サッカーでドリブルをする際に、
ボールを扱う両足に履いている“スパイク”は、
選手にとって最も大切なツールです。
自分がサッカーを始めたばかりの頃、
カッコいいスパイクを履いてプレーすることに憧れませんでしたか?
サッカーのスパイクは、ほぼ全ての製品が“革”で作られています。
その種類は大きく分けて、
“人工皮革”の製品と“天然皮革”の製品に分けられます。
それぞれに使用されている革の種類によって、どのような違いがあるのでしょうか?
そして、革のスパイクは、使っているうちに固くなってしまって、
履き心地が悪くなること、ありますよね。
どうしてスパイクの革は固くなってしまうのでしょう?
固くなってしまったスパイクの革を、柔らかくする方法はあるのでしょうか?
サッカーのスパイクの人工皮革は進化して高性能になっている!
一般的に、“人工皮革”の製品は安価で、
“天然皮革”の製品は高価で品質も良いものだ、と思われがちですよね。
衣服や鞄、普通の靴などでは、その通りかもしれません。
サッカーのスパイクも、昔は人工皮革製のものを履いていると
「お前のスパイク、ク○リーノかよ~」などと
(某化学メーカーの代表的な人工皮革の商標で)言われて、
本革のスパイクを履いている友達に馬鹿にされることもありました…。
しかし、今はそんなことはありません!
現在の人工皮革は本当に進化していて、
各国の代表選手が履いているスパイクでも、
高性能になった人工皮革の製品がかなりの率を占めているのです!
人工皮革は、合成繊維を立体的に組み合わせて作った布に、
ポリウレタン樹脂などを染みこませて作られた人工素材です。
────
§ **問題 A**: サッカーのスパイクの革についての本文から、「サッカーのスパイクも、昔は人工皮革製のものを履いていると」と「ポリウレタン樹脂などを染みこませて作られた人工素材です。」の間を、両端の語句も含めて一字一句変えずに書き写してください。
この本文とリストは互いに無関係です。

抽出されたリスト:
────
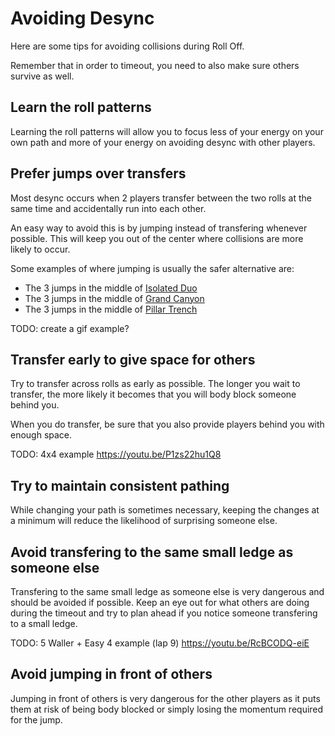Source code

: # Avoiding Desync

Here are some tips for avoiding collisions during Roll Off.

Remember that in order to timeout, you need to also make sure others survive as well.

## Learn the roll patterns

Learning the roll patterns will allow you to focus less of your energy on your own path and more of your energy on avoiding desync with other players.

## Prefer jumps over transfers

Most desync occurs when 2 players transfer between the two rolls at the same time and accidentally run into each other.

An easy way to avoid this is by jumping instead of transfering whenever possible. This will keep you out of the center where collisions are more likely to occur.

Some examples of where jumping is usually the safer alternative are:

* The 3 jumps in the middle of [Isolated Duo](../rolls/isolated-duo.md)
* The 3 jumps in the middle of [Grand Canyon](../rolls/grand-canyon.md)
* The 3 jumps in the middle of [Pillar Trench](../rolls/pillar-trench.md)

TODO: create a gif example?

## Transfer early to give space for others

Try to transfer across rolls as early as possible. The longer you wait to transfer, the more likely it becomes that you will body block someone behind you.

When you do transfer, be sure that you also provide players behind you with enough space.

TODO: 4x4 example <https://youtu.be/P1zs22hu1Q8>

## Try to maintain consistent pathing

While changing your path is sometimes necessary, keeping the changes at a minimum will reduce the likelihood of surprising someone else.

## Avoid transfering to the same small ledge as someone else

Transfering to the same small ledge as someone else is very dangerous and should be avoided if possible. Keep an eye out for what others are doing during the timeout and try to plan ahead if you notice someone transfering to a small ledge.

TODO: 5 Waller + Easy 4 example (lap 9) <https://youtu.be/RcBCODQ-eiE>

## Avoid jumping in front of others

Jumping in front of others is very dangerous for the other players as it puts them at risk of being body blocked or simply losing the momentum required for the jump.
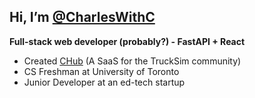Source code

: ## Hi, I’m [@CharlesWithC](https://github.com/CharlesWithC)
**Full-stack web developer (probably?) - FastAPI + React**  
- Created [CHub](https://drivershub.charlws.com) (A SaaS for the TruckSim community)
- CS Freshman at University of Toronto  
- Junior Developer at an ed-tech startup  
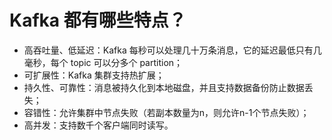# Kafka 都有哪些特点？

- 高吞吐量、低延迟：Kafka 每秒可以处理几十万条消息，它的延迟最低只有几毫秒，每个 topic 可以分多个 partition；
- 可扩展性：Kafka 集群支持热扩展；
- 持久性、可靠性：消息被持久化到本地磁盘，并且支持数据备份防止数据丢失；
- 容错性：允许集群中节点失败（若副本数量为n，则允许n-1个节点失败）；
- 高并发：支持数千个客户端同时读写。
────
§ **問題 B**: リストの中で文字列「else」を含む行をすべて報告してください。大文字と小文字は区別します。

§ **解答 A**:
サッカーのスパイクも、昔は人工皮革製のものを履いていると
「お前のスパイク、ク○リーノかよ~」などと
(某化学メーカーの代表的な人工皮革の商標で)言われて、
本革のスパイクを履いている友達に馬鹿にされることもありました…。
しかし、今はそんなことはありません!
現在の人工皮革は本当に進化していて、
各国の代表選手が履いているスパイクでも、
高性能になった人工皮革の製品がかなりの率を占めているのです!
人工皮革は、合成繊維を立体的に組み合わせて作った布に、
ポリウレタン樹脂などを染みこませて作られた人工素材です。

§ **解答 B**:
While changing your path is sometimes necessary, keeping the changes at a minimum will reduce the likelihood of surprising someone else.
## Avoid transfering to the same small ledge as someone else
Transfering to the same small ledge as someone else is very dangerous and should be avoided if possible. Keep an eye out for what others are doing during the timeout and try to plan ahead if you notice someone transfering to a small ledge.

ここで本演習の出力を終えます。